Şimdi siz karar verin, ekonomi dış güçlerle mi, iç güçlere mi çökmüş? Şimdi siz karar verin: Ekonomiyi dış güçler mi iç güçler mi çökertmiş!
***
ASGARÎ ÜCRETİ BELİRLEME YANLIŞLIĞI
ABD’de yatırımcılara asgarî ücretin yüzde 25 artacağını söyleyenler, bu rakamın hedeflenen enflasyon rakamından daha düşük olduğunu biliyorlar. Kaldı ki, bunu söyleyenler bu yılın enflasyon hedefini kaç kare yükselttiklerini hatırlamıyor olamazlar.

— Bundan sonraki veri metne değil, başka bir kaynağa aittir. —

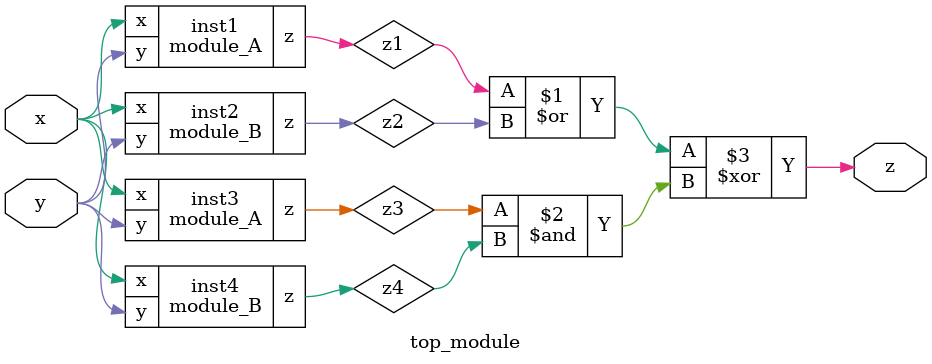
<source format=sv>
module module_A(
    input x,
    input y,
    output z
);

assign z = (x ^ y) & x;

endmodule
module module_B(
    input x,
    input y,
    output z
);

assign z = (x & ~y) | (~x & y);

endmodule
module top_module(
    input x,
    input y,
    output z
);

wire z1, z2, z3, z4;

module_A inst1 (
    .x(x),
    .y(y),
    .z(z1)
);

module_B inst2 (
    .x(x),
    .y(y),
    .z(z2)
);

module_A inst3 (
    .x(x),
    .y(y),
    .z(z3)
);

module_B inst4 (
    .x(x),
    .y(y),
    .z(z4)
);

assign z = (z1 | z2) ^ (z3 & z4);

endmodule

</source>
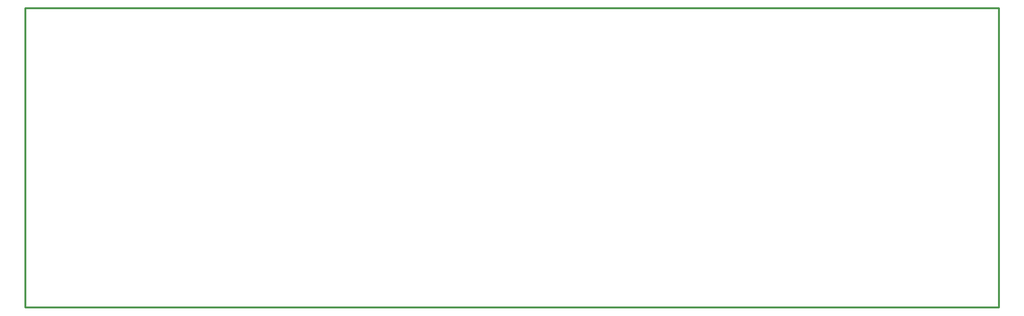
<source format=gm1>
%TF.GenerationSoftware,KiCad,Pcbnew,7.0.6*%
%TF.CreationDate,2023-08-01T16:55:53-04:00*%
%TF.ProjectId,arena_06-inf_teensy,6172656e-615f-4303-962d-696e665f7465,v0.1*%
%TF.SameCoordinates,Original*%
%TF.FileFunction,Profile,NP*%
%FSLAX46Y46*%
G04 Gerber Fmt 4.6, Leading zero omitted, Abs format (unit mm)*
G04 Created by KiCad (PCBNEW 7.0.6) date 2023-08-01 16:55:53*
%MOMM*%
%LPD*%
G01*
G04 APERTURE LIST*
%TA.AperFunction,Profile*%
%ADD10C,0.500000*%
%TD*%
G04 APERTURE END LIST*
D10*
X40000000Y-50000000D02*
X40000000Y-130000000D01*
X40000000Y-50000000D02*
X300000000Y-50000000D01*
X40000000Y-130000000D02*
X300000000Y-130000000D01*
X300000000Y-50000000D02*
X300000000Y-130000000D01*
M02*

</source>
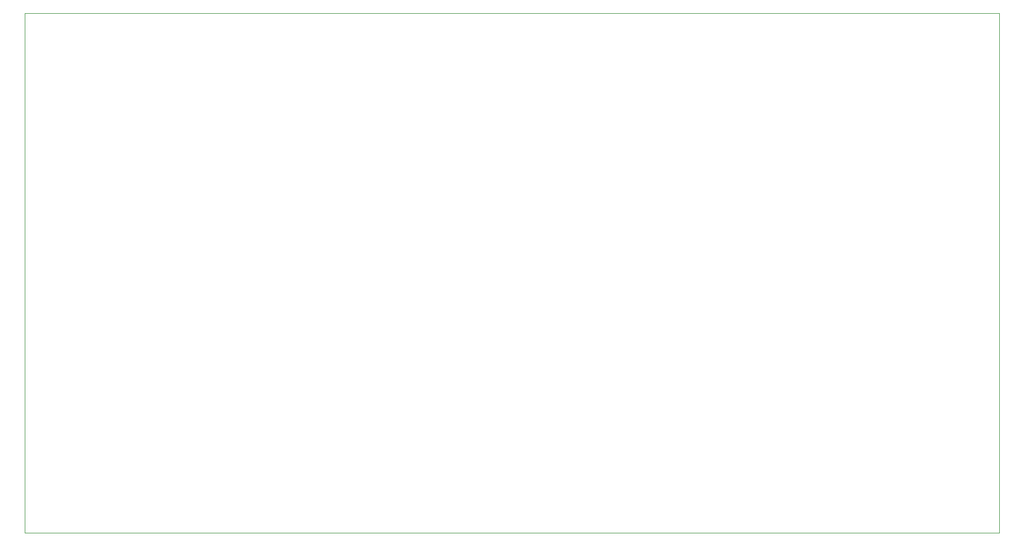
<source format=gbr>
%TF.GenerationSoftware,KiCad,Pcbnew,(5.1.7)-1*%
%TF.CreationDate,2020-11-01T20:21:32+01:00*%
%TF.ProjectId,MidiToCV,4d696469-546f-4435-962e-6b696361645f,rev?*%
%TF.SameCoordinates,Original*%
%TF.FileFunction,Profile,NP*%
%FSLAX46Y46*%
G04 Gerber Fmt 4.6, Leading zero omitted, Abs format (unit mm)*
G04 Created by KiCad (PCBNEW (5.1.7)-1) date 2020-11-01 20:21:32*
%MOMM*%
%LPD*%
G01*
G04 APERTURE LIST*
%TA.AperFunction,Profile*%
%ADD10C,0.050000*%
%TD*%
G04 APERTURE END LIST*
D10*
X37000000Y-12000000D02*
X37000000Y-92000000D01*
X187000000Y-12000000D02*
X37000000Y-12000000D01*
X187000000Y-92000000D02*
X187000000Y-12000000D01*
X37000000Y-92000000D02*
X187000000Y-92000000D01*
M02*

</source>
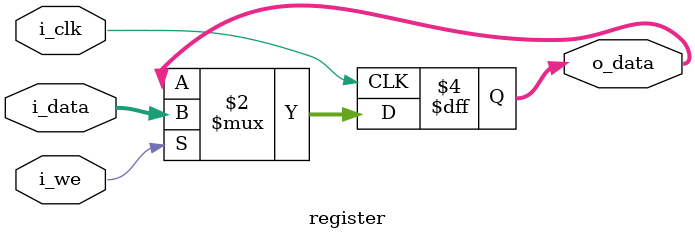
<source format=v>
module register(
	input i_clk, 
	input i_we, 
	input [15:0] i_data, 
	output reg [15:0] o_data
);

always @(posedge i_clk) begin
    if(i_we)
        o_data <= i_data;
end

endmodule
</source>
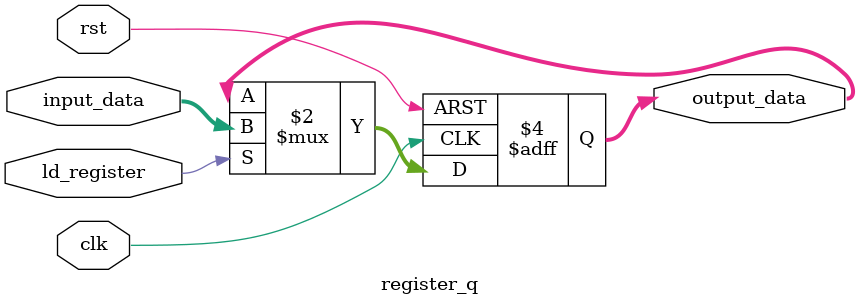
<source format=v>
`timescale 1ns/1ps
module register_q (
    input rst,
    input clk,
    input ld_register,
    input [15:0] input_data,
    output reg [15:0] output_data
);

always @(posedge(clk) or posedge(rst)) begin
    if(rst) begin
        output_data <= 16'b0; // Reset the register to 0
    end 
    else if(ld_register) begin
        output_data <= input_data; // Store the input data in the register
    end
end
    
endmodule
</source>
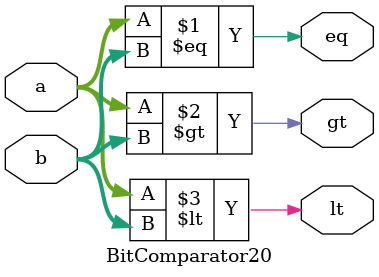
<source format=v>
module BitComparator20(input [19:0]a,input [19:0]b,output eq,output gt,output lt);
    assign eq = a == b;
    assign gt = a > b;
    assign lt = a < b;
endmodule
</source>
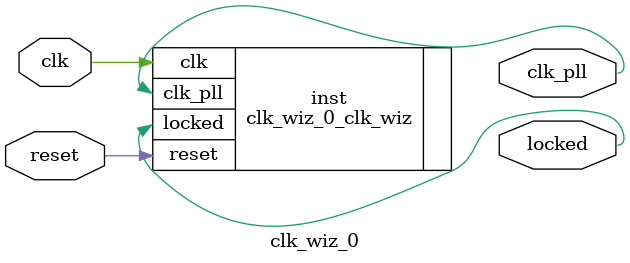
<source format=v>


`timescale 1ps/1ps

(* CORE_GENERATION_INFO = "clk_wiz_0,clk_wiz_v6_0_13_0_0,{component_name=clk_wiz_0,use_phase_alignment=true,use_min_o_jitter=false,use_max_i_jitter=false,use_dyn_phase_shift=false,use_inclk_switchover=false,use_dyn_reconfig=false,enable_axi=0,feedback_source=FDBK_AUTO,PRIMITIVE=MMCM,num_out_clk=1,clkin1_period=61.095,clkin2_period=10.0,use_power_down=false,use_reset=true,use_locked=true,use_inclk_stopped=false,feedback_type=SINGLE,CLOCK_MGR_TYPE=NA,manual_override=false}" *)

module clk_wiz_0 
 (
  // Clock out ports
  output        clk_pll,
  // Status and control signals
  input         reset,
  output        locked,
 // Clock in ports
  input         clk
 );

  clk_wiz_0_clk_wiz inst
  (
  // Clock out ports  
  .clk_pll(clk_pll),
  // Status and control signals               
  .reset(reset), 
  .locked(locked),
 // Clock in ports
  .clk(clk)
  );

endmodule

</source>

Yeni yıl yaklaşırken milyonların gözü Aralık ayında yapılacak Asgarî Ücret Tespit Komisyonu toplantısına çevrilmişken, hükûmete ortak çağrıda bulunan 118 iktisatçı, asgarî ücret artışlarında gerçekleşen enflasyon oranının dikkate alınması gerektiğini vurguladı. Bu çağrı dikkate alınmalıdır.
Temmuz ayında asgari ücrete zam yapmayan hükümet, eğer yüzde 25 zam yapmayı düşünüyorsa şu anda 17 bin lira olan asgarî ücret 21.250 civarında olacak. Bu durumda 2025 yılında asgarî ücretli çalışanlar açlık sınırında yaşamayı sürdürecek.
Bilimden uzak yapılan ekonomi uygulamaları…
Hiç değilse bu konuda söz sahibi insanların sözlerine kulak vermeli. Aksi takdirde, halkın yaşam standartları daha da düşmeye devam edecektir.